Exercise passage

Fortnite Festival
Source: Fortnite

Fortnite has soared to new heights in recent months, thanks to Season OG and last month’s addition of three massive new game modes. The final new game revealed during December’s big announcement was Fortnite Festival, introduced by Eminem and developed by famed music game studio Harmonix.

But why is Epic jumping into the rhythm genre, and what does it mean for the broader intersection of music and gaming?

Whether or not Fortnite Festival stands the test of time, the fusion of music and gaming stands on the cusp of a new era. Though the business and cultural impact of music games peaked a decade and a half ago in the Guitar Hero/Rock Band era, recent developments point to a dynamic future for the genre just around the corner.

If we are to enter a music gaming renaissance, though, it will look quite different from what came before, thanks to an evolution in platforms, business models, and distribution in both the gaming and music industries. 

The Rise and Fall of Music Gaming

Though the genre’s future will certainly look different than its past, music gaming’s rich history still holds key lessons for publishers, developers, and licensors. 

In 1996, Konami’s Beatmania launched music-based gameplay into the mainstream, pioneering the now-ubiquitous mechanics of timing controller inputs to scrolling button prompts to simulate a song’s notes. Konami next launched an entire publishing label as it invested heavily into music games, soon spawning Dance Dance Revolution (DDR) — the first truly mass market music franchise.

In a follow-up to DDR, Konami contracted an up-and-coming Harmonix to develop Karaoke Revolution, the studio’s breakout hit. Harmonix then released the genre-defining Guitar Hero in 2005, in collaboration with peripheral manufacturer RedOctane, which also published the game before Activision acquired the developer. Harmonix, too, was quickly snapped up, with MTV parent Viacom purchasing the studio before releasing Rock Band in 2007, which grossed $1B in only 15 months, on top of the Guitar Hero franchise reaching $2B in revenue by 2010.

Meanwhile, Ubisoft’s Just Dance series, which was most popular on the Wii, competed with Call of Duty for top-selling game year-after-year. 

However, also by 2010, after countless artist DLCs and spin-off games, Guitar Hero and Rock Band were put on hiatus. Harmonix was sold by Viacom and became an independent studio once again. Just Dance and a myriad of other titles slowly saw their popularity wane. The following decade was a long winter for music gaming

The Current State of Music Games

So why is this genre becoming so interesting and dynamic again? Over the past few years, platform shifts in gaming slowly enabled novel forms of rhythm gameplay, new distribution channels, and the application of F2P business models. This has begun to lead consumers, previously burnt out by incessant and expensive peripherals and DLCs, back to the genre. At the same time, the music industry has changed significantly since 2010 (one of the sector’s lowest points), leading to a renewed interest in games as a monetization and growth channel. 

Global recorded music
The music industry bottomed out at around the same time game publishers began exiting the music games business. Source: Music Business Worldwide

Today’s music games tend to follow one of two core strategies:

  1. Fit the genre’s core gameplay into a modern distribution and monetization model - usually F2P.

Given information

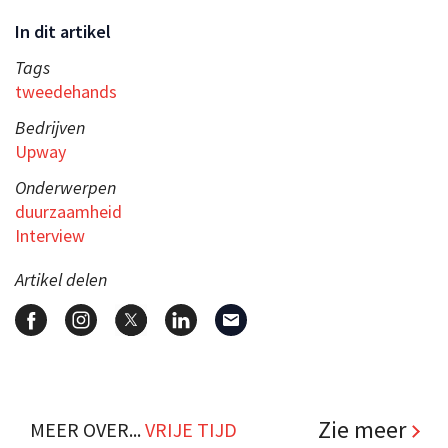
In dit artikel
Tags
tweedehands
Bedrijven
Upway
Onderwerpen
duurzaamheid
Interview
Artikel delen
Zie meer
MEER OVER...
VRIJE TIJD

Exercise tasks
- 1) According to the music gaming article, how much did Rock Band gross, and over what span of time?
- 2) Resume the music gaming article after its final sentence.
The rows have no part in this exercise.

Responses for each task
- 1) Rock Band grossed $1B in only 15 months.

- 2)
  2. Innovate on the core gameplay in a creative way - often indie games monetized in a premium manner.

The most widely played music game today is Beatstar from Space Ape a mobile phenomenon that generated 38M downloads, 2.5B songs played, and $73M in revenue during its first year on the market (with a gross $46M of that coming from IAPs, according to data.ai, leaving an estimated $27M in ad revenue). The title applied a slick, modern F2P model to the core gameplay of music games of yore (sans hardware peripherals) with great success, featuring licensed pop songs from top artists. Beatstar is currently sitting at close to 5M monthly active users, with an estimated $128M in lifetime revenue

Interestingly, while Beatstar may have broad reach thanks to its mobile F2P model, Beat Saber, the VR title, leads the genre in revenue. According to the WSJ, the title accumulated $255M in lifetime revenue by October 2022, with an estimated 1.47M MAU at the time. In many ways, Beat Saber harkens back to the previous era of music games: It is a premium title that sells DLC song packs a la carte, and requires expensive hardware to play. As a result, it can more heavily monetize its relatively smaller user base compared to a title like Beatstar.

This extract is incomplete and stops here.